● **EXERCISE PROMPT**: Quote, word for word, the stretch of items from the start through the line that contains "Time shown: **1:38**", with that line included.

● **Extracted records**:
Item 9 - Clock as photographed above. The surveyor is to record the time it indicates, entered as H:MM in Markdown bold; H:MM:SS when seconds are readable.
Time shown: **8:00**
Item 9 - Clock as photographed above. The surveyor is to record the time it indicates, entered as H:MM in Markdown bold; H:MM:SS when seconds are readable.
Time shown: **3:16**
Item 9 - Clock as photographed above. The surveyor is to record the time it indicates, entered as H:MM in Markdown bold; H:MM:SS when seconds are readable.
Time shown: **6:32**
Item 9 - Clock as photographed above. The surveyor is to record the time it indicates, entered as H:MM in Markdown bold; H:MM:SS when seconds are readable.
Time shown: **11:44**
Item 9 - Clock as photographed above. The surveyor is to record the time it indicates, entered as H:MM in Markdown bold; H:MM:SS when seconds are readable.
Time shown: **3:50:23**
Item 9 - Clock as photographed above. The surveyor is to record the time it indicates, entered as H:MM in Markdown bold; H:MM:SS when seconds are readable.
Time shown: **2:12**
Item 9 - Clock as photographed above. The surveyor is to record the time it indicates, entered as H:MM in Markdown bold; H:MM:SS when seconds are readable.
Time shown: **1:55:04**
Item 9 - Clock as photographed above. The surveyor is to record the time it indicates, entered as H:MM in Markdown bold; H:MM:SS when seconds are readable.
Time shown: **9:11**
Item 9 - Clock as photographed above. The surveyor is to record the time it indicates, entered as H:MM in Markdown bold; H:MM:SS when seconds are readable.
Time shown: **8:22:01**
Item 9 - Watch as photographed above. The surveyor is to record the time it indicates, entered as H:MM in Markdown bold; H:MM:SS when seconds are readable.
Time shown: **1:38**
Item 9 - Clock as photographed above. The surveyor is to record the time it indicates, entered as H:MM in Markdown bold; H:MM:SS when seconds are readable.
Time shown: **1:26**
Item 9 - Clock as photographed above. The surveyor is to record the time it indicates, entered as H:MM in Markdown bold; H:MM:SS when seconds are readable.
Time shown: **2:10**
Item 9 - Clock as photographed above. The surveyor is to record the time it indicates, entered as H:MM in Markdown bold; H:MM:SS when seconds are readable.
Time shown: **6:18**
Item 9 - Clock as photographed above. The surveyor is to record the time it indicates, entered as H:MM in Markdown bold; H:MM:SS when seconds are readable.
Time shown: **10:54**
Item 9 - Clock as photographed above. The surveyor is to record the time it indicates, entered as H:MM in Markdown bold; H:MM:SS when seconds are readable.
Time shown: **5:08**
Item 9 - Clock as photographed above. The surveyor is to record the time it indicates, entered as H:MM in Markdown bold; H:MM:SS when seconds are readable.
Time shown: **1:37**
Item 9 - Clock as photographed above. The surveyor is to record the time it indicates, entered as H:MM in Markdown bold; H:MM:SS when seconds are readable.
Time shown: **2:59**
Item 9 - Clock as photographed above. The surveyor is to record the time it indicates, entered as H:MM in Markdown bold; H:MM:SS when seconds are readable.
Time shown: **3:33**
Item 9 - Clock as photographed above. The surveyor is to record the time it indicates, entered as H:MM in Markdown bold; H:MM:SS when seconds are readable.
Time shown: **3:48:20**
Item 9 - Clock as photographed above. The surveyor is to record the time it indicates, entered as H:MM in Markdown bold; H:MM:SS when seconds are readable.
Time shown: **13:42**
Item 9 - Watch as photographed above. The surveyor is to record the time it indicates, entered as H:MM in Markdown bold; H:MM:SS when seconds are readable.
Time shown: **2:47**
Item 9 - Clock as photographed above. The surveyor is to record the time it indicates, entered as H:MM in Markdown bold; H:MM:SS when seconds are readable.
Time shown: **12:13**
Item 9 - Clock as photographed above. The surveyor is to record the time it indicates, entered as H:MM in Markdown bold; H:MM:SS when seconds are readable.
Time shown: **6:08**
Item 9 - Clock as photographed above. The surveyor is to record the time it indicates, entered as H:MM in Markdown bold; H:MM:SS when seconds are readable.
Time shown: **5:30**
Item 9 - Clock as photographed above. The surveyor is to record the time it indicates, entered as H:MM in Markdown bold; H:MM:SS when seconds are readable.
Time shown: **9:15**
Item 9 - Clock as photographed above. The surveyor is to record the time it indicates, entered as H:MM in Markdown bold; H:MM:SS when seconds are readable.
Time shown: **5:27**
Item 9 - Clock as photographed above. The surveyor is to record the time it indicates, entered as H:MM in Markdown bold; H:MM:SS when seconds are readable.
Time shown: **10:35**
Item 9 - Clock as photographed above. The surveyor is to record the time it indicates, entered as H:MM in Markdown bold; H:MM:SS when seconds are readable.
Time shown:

● **RIGHT ANSWER**:
Item 9 - Clock as photographed above. The surveyor is to record the time it indicates, entered as H:MM in Markdown bold; H:MM:SS when seconds are readable.
Time shown: **8:00**
Item 9 - Clock as photographed above. The surveyor is to record the time it indicates, entered as H:MM in Markdown bold; H:MM:SS when seconds are readable.
Time shown: **3:16**
Item 9 - Clock as photographed above. The surveyor is to record the time it indicates, entered as H:MM in Markdown bold; H:MM:SS when seconds are readable.
Time shown: **6:32**
Item 9 - Clock as photographed above. The surveyor is to record the time it indicates, entered as H:MM in Markdown bold; H:MM:SS when seconds are readable.
Time shown: **11:44**
Item 9 - Clock as photographed above. The surveyor is to record the time it indicates, entered as H:MM in Markdown bold; H:MM:SS when seconds are readable.
Time shown: **3:50:23**
Item 9 - Clock as photographed above. The surveyor is to record the time it indicates, entered as H:MM in Markdown bold; H:MM:SS when seconds are readable.
Time shown: **2:12**
Item 9 - Clock as photographed above. The surveyor is to record the time it indicates, entered as H:MM in Markdown bold; H:MM:SS when seconds are readable.
Time shown: **1:55:04**
Item 9 - Clock as photographed above. The surveyor is to record the time it indicates, entered as H:MM in Markdown bold; H:MM:SS when seconds are readable.
Time shown: **9:11**
Item 9 - Clock as photographed above. The surveyor is to record the time it indicates, entered as H:MM in Markdown bold; H:MM:SS when seconds are readable.
Time shown: **8:22:01**
Item 9 - Watch as photographed above. The surveyor is to record the time it indicates, entered as H:MM in Markdown bold; H:MM:SS when seconds are readable.
Time shown: **1:38**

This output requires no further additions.